O contraste entre os esforços de vacinação no Brasil e em Portugal, com o foco em lideranças militares, é um reflexo das disparidades políticas e administrativas que marcaram a pandemia.
Hoje, uma notícia de Portugal chamou a atenção de muitos. Durante uma visita ao centro de vacinação, o vice-almirante Gouveia e Melo foi recebido com gritos de “genocida” e “assassino” por manifestantes, o que imediatamente gerou grande surpresa, considerando o contexto da pandemia e a figura do militar envolvido.
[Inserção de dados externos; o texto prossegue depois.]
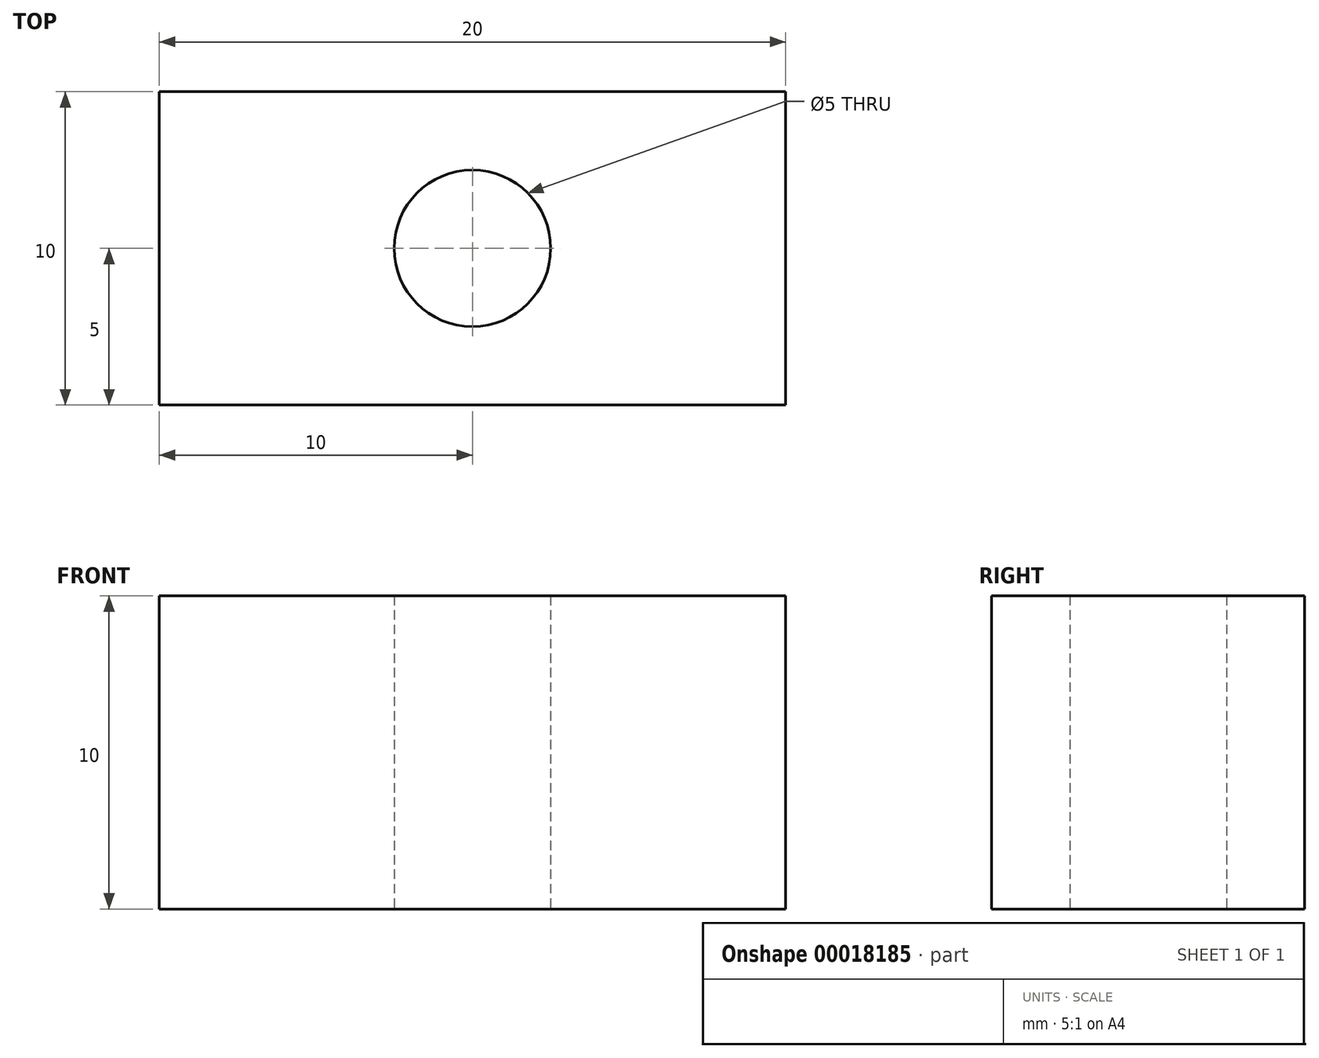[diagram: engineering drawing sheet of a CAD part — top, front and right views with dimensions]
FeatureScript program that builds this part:
annotation { "Feature Type Name" : "Feature", "Feature Type Description" : "" }
export const myFeature = defineFeature(function(context is Context, id is Id, definition is map)
    precondition{}
    {
        {
            var Q0;
            Q0=qCreatedBy(makeId("Top.planeOp"),FACE);
            var sketch = newSketch(context, id + "F0", { "sketchPlane" : qUnion([Q0])});
            skLineSegment(sketch, "E0.bottom", {"start": v(0, 0) * mm, "end": v(-20, 0) * mm});
            skLineSegment(sketch, "E0.top", {"start": v(0, -10) * mm, "end": v(-20, -10) * mm});
            skLineSegment(sketch, "E0.left", {"start": v(0, 0) * mm, "end": v(0, -10) * mm});
            skLineSegment(sketch, "E0.right", {"start": v(-20, 0) * mm, "end": v(-20, -10) * mm});
            skCircle(sketch, "E1", {"center": v(-10, -5) * mm, "radius": 2.5 * mm});
            skLineSegment(sketch, "E2", {"start": v(-20.87, -5) * mm, "end": v(3.54, -5) * mm, "construction": true});
            skLineSegment(sketch, "E3", {"start": v(-10, 1.26) * mm, "end": v(-10, -11.5) * mm, "construction": true});
            skSolve(sketch);
        }
        {
            var Q0;
            Q0=makeQuery(id+"F0.imprint","IMPRINT",FACE,{"disambiguationData":[TD([[makeQuery(id+"F0.imprint","IMPRINT",EDGE,{"derivedFrom":sQuery(id+"F0.wireOp",EDGE,"E0.bottom")}),1.0]])]});
            extrude(context, id + "F1", {"entities" : qUnion([Q0]), "depth" : 10 * mm});
        }
    });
No entanto, o que veio a seguir foi ainda mais curioso: Gouveia e Melo, ao ser abordado pela imprensa, respondeu com uma frase que reflete o espírito da democracia: “O negacionismo e o obscurantismo é que são os verdadeiros assassinos.” Para completar, ele afirmou, “vacina não mata, quem mata é o vírus.”
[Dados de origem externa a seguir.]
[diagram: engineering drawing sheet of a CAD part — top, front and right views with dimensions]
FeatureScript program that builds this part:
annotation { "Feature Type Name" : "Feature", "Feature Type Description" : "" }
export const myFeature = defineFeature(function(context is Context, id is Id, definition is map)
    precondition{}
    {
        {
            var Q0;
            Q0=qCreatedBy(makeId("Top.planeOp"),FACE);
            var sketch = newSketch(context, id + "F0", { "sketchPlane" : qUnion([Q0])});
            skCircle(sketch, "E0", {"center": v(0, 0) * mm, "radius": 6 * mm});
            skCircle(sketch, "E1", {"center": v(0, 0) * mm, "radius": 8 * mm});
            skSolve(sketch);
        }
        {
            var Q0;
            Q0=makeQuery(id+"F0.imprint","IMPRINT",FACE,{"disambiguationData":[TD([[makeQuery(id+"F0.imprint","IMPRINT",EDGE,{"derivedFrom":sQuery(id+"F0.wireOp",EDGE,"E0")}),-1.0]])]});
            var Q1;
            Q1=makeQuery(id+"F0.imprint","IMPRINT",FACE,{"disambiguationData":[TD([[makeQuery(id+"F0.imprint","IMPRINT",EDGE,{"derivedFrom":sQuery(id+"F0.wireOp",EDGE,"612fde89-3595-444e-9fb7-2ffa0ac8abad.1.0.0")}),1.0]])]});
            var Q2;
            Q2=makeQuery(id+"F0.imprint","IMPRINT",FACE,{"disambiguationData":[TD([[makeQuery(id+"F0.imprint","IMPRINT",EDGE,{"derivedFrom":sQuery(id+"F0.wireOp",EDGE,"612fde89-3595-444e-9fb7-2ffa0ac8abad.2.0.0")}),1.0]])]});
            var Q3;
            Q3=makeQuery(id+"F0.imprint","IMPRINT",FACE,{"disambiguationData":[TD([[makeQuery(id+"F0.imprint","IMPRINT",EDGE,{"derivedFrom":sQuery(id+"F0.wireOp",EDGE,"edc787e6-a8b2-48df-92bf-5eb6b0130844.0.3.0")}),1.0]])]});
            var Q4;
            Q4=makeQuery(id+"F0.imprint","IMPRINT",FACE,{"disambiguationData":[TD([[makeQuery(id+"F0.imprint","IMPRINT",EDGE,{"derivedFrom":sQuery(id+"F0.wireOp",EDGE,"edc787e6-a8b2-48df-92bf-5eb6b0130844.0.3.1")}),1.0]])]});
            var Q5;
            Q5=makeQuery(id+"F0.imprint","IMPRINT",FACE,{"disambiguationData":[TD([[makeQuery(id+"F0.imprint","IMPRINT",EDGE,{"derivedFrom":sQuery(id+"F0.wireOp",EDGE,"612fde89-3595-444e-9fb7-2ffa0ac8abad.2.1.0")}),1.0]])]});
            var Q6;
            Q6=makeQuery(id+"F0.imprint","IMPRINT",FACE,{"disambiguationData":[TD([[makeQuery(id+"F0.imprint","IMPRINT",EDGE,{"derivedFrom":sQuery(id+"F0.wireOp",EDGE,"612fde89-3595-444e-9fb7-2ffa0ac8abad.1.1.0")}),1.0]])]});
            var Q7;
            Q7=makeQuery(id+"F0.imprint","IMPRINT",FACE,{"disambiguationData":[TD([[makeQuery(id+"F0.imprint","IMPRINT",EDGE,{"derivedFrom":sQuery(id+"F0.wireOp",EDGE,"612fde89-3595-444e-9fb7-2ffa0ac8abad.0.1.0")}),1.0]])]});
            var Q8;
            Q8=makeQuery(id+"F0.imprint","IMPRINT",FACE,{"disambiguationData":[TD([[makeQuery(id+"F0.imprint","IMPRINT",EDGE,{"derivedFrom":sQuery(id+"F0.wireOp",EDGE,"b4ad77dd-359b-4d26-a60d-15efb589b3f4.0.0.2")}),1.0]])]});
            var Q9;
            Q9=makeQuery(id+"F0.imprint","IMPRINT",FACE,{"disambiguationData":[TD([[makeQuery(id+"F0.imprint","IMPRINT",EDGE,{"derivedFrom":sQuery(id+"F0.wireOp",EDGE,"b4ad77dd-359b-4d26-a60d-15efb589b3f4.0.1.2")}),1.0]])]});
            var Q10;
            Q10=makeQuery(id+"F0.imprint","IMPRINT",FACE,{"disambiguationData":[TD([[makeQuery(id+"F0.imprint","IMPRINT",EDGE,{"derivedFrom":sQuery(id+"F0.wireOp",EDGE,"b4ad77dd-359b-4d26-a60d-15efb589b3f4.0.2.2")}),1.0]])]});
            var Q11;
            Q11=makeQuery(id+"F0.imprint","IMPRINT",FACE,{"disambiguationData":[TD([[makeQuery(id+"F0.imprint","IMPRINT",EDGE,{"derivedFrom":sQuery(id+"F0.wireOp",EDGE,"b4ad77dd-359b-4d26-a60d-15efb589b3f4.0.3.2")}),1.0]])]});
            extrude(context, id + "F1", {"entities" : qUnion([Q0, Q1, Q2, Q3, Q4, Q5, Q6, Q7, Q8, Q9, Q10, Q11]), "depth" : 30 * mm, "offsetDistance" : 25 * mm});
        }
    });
A decepção inicial, ao perceber que a notícia se referia a Portugal, foi seguida por uma nova descoberta: o país criou uma força-tarefa para coordenar seus esforços de vacinação contra a Covid-19. De acordo com o Decreto nº 11737/2020, publicado no site do Serviço Nacional de Saúde, a tarefa dessa força-tarefa é garantir a coerência e execução do Plano de Vacinação, coordenando as ações entre diferentes entidades governamentais, e garantindo a articulação com as Regiões Autónomas.
A surpresa não se limitou apenas à notícia sobre a criação da força-tarefa. O uso de expressões em inglês, como “task force”, que são amplamente adotadas pela mídia portuguesa, foi outro ponto de estranheza. Em um país que, de modo geral, se orgulha de preservar a língua portuguesa, essa influência do inglês parece destoar do usual.
Voltando ao tema da pandemia, é curioso observar a reação dos manifestantes que acusaram Gouveia e Melo de genocídio e assassinato. Embora essas acusações pareçam direcionadas ao governo brasileiro, onde a condução da pandemia tem sido marcada por omissões e até obscurantismo, elas também revelam a forma como o movimento antivacina tem ganhado terreno. No entanto, felizmente, esse grupo é minoritário e se encontra ligado à extrema-direita, adotando teorias conspiratórias que tentam desacreditar a vacinação e distorcer os dados científicos.
No Brasil, o contraste é evidente. Enquanto em Portugal há um esforço claro para garantir a execução do Plano Nacional de Vacinação, no Brasil essa coordenação tem sido prejudicada por disputas políticas, desinformação e ações que minaram a confiança na vacina. O exemplo de Portugal, com um militar liderando a vacinação, é um reflexo de uma organização eficiente, algo que nunca se concretizou por aqui.
O mais admirável em Portugal é que o vice-almirante, mesmo após ser atacado, defendeu a democracia e apontou os riscos do negacionismo. No Brasil, por outro lado, temos militares se dobrando à vontade de um presidente que negou a gravidade da pandemia, sabotou medidas de prevenção e demorou a implementar políticas de vacinação eficazes.
Uma reflexão a ser feita é que os militares brasileiros poderiam aprender algo com seus colegas portugueses. Talvez um intercâmbio, mais do que com as Forças Armadas dos EUA, como muitos gostariam, fosse mais proveitoso com as FFAA portuguesas, que coordenam de maneira eficiente uma resposta à pandemia. Quem sabe um exercício conjunto simulando um “ataque de vírus” poderia trazer a lição de como agir com responsabilidade e coerência em tempos de crise.
É nesse cenário que, de maneira quase metafórica, cito a canção Fado Tropical, de Chico Buarque e Ruy Guerra: “Ai, esta terra ainda vai cumprir o seu ideal / Ainda vai tornar-se um imenso Portugal.” Na atual conjuntura, que assim seja.